Material provided ->
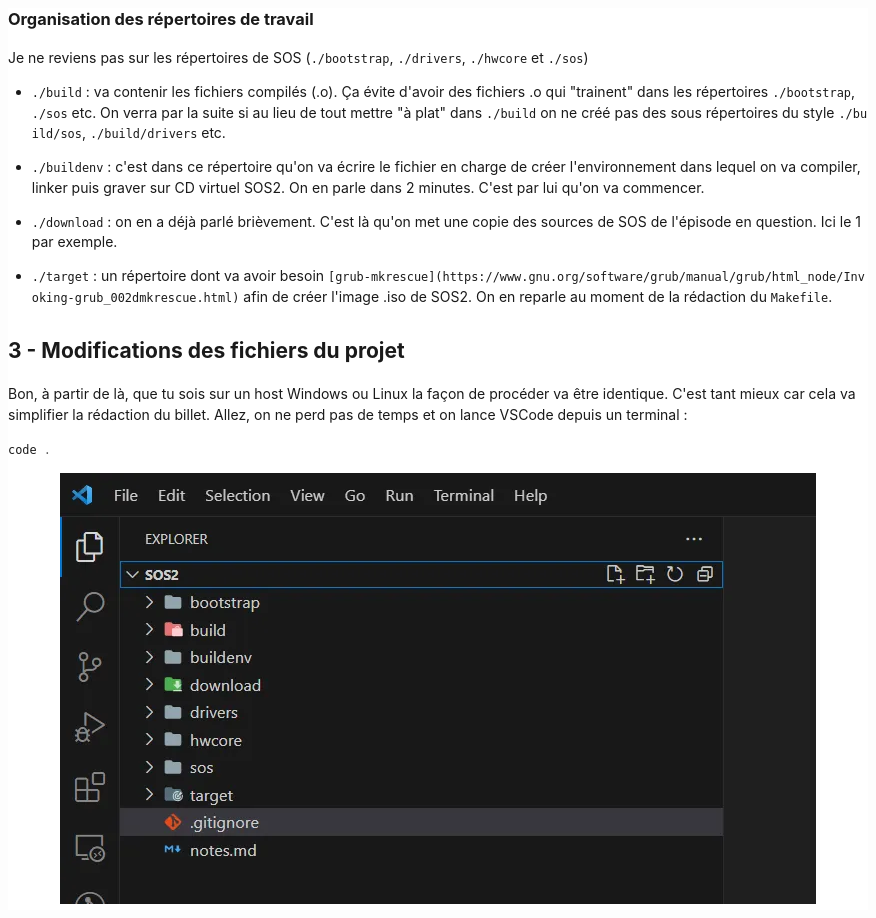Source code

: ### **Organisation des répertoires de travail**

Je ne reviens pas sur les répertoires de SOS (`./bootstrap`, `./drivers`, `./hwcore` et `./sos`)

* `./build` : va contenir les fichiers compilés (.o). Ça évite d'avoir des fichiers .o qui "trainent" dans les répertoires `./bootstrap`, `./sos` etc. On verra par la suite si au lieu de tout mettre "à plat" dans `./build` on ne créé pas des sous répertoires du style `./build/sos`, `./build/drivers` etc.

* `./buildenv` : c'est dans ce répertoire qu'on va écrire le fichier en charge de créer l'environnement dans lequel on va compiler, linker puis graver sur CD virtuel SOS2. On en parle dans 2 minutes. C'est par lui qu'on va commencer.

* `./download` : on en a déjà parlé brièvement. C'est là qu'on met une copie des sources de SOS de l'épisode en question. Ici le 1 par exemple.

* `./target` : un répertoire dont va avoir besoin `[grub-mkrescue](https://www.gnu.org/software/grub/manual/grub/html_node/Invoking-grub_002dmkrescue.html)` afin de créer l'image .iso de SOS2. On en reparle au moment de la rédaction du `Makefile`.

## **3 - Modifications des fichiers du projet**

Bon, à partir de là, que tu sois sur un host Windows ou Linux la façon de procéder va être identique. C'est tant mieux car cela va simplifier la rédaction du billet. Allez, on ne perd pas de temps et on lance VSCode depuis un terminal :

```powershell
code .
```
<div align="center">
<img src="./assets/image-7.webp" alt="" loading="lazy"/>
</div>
---
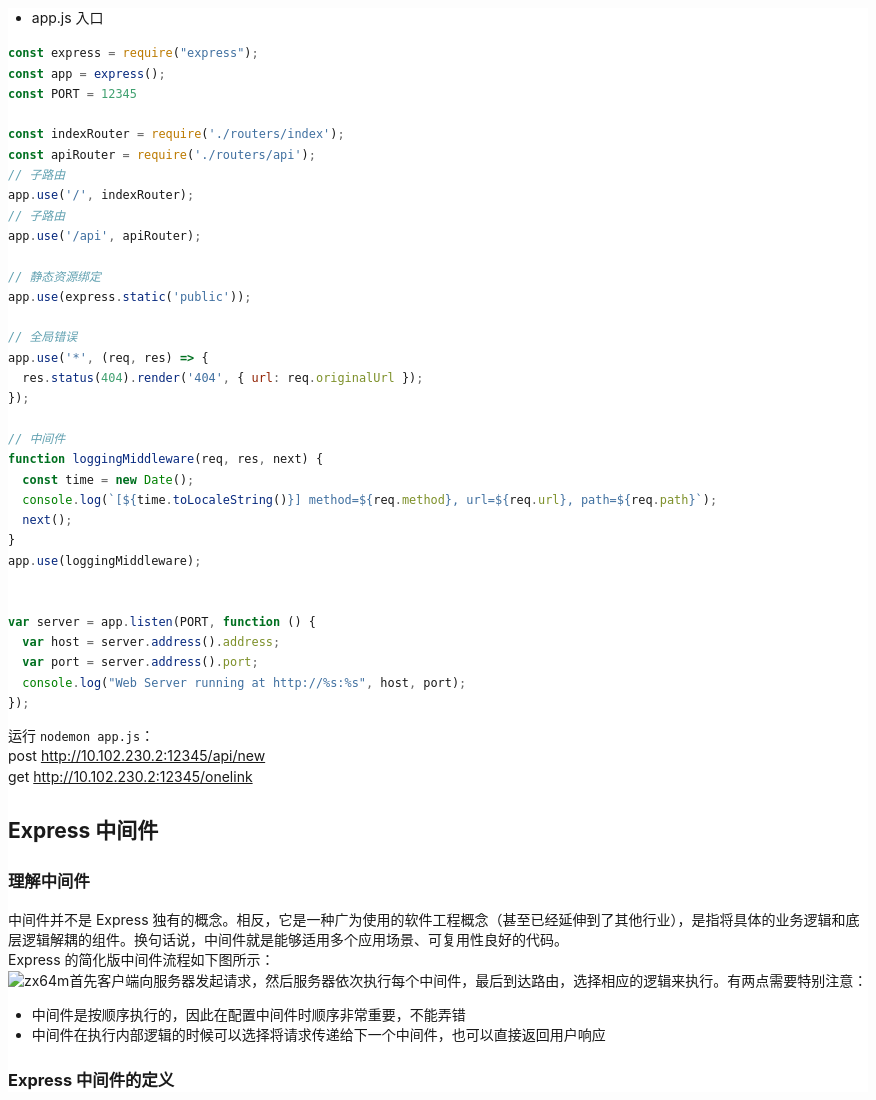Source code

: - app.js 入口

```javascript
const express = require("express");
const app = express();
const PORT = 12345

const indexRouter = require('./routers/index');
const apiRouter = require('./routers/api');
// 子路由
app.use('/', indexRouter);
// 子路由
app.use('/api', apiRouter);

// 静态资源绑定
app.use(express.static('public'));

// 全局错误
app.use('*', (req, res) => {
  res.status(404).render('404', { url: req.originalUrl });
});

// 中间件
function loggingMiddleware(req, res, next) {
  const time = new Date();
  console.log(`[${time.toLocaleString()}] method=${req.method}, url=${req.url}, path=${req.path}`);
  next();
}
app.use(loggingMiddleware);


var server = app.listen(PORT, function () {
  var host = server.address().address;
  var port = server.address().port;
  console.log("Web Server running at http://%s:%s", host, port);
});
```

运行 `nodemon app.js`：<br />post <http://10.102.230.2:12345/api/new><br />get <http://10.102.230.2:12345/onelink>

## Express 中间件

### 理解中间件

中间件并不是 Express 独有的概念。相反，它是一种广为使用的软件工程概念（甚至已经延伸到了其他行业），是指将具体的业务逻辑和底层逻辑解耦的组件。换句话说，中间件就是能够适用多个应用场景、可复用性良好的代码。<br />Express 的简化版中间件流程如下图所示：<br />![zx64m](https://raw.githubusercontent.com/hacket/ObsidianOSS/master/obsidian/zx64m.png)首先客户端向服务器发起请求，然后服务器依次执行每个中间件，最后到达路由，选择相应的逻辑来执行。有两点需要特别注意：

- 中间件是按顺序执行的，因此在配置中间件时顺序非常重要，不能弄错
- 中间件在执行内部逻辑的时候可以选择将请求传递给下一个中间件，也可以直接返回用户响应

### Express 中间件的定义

Assignment ->
Every line containing the string "bootstrap" should be pulled from the listing and copied.

Completed exercise ->
Je ne reviens pas sur les répertoires de SOS (`./bootstrap`, `./drivers`, `./hwcore` et `./sos`)
* `./build` : va contenir les fichiers compilés (.o). Ça évite d'avoir des fichiers .o qui "trainent" dans les répertoires `./bootstrap`, `./sos` etc. On verra par la suite si au lieu de tout mettre "à plat" dans `./build` on ne créé pas des sous répertoires du style `./build/sos`, `./build/drivers` etc.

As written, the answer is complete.